RECORDS SUPPLIED:
########################################
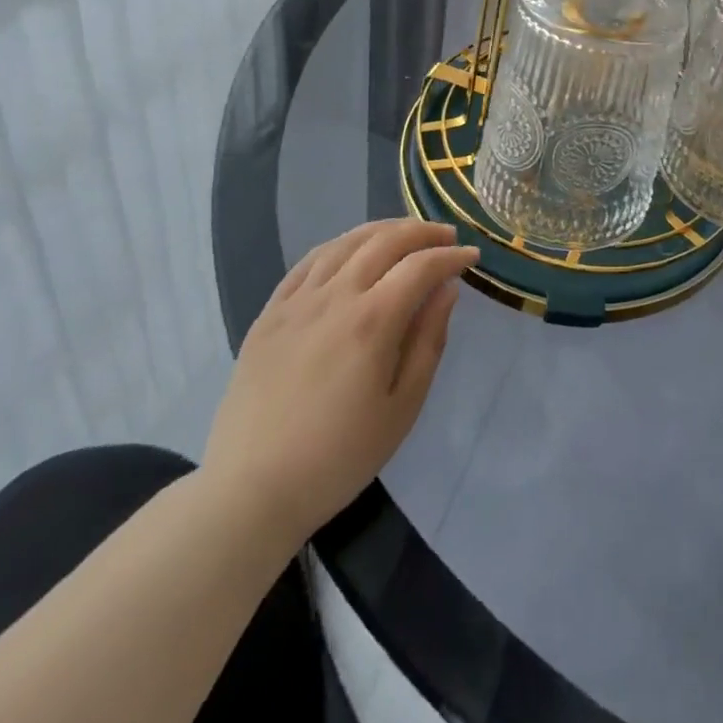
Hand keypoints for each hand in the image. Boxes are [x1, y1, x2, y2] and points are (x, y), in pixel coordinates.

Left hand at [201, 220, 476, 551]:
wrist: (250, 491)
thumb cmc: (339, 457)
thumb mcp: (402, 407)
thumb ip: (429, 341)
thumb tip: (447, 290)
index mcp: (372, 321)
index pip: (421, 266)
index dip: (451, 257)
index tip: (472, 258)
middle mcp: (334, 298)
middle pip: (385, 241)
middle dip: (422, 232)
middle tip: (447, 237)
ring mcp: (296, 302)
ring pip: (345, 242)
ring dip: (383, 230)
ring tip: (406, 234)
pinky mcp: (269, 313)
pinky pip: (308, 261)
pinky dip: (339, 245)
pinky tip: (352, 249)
########################################
Could you return the whole listing exactly, images excluded?

PROBLEM SOLUTION:
Hand keypoints for each hand in the image. Boxes are [x1, y1, x2, y2] and points are (x, y), in pixel coordinates.

Left hand at [201, 220, 476, 551]:
wrist: (250, 491)
thumb cmc: (339, 457)
thumb mcp: (402, 407)
thumb ip: (429, 341)
thumb tip: (447, 290)
index mcp: (372, 321)
index pip: (421, 266)
index dip: (451, 257)
index tip: (472, 258)
middle mcp: (334, 298)
middle pip: (385, 241)
middle dip: (422, 232)
middle tip: (447, 237)
ring mcp: (296, 302)
ring pip: (345, 242)
ring dip: (383, 230)
ring tip: (406, 234)
pinky mcp: (269, 313)
pinky pip: (308, 261)
pinky dip: (339, 245)
pinky tip: (352, 249)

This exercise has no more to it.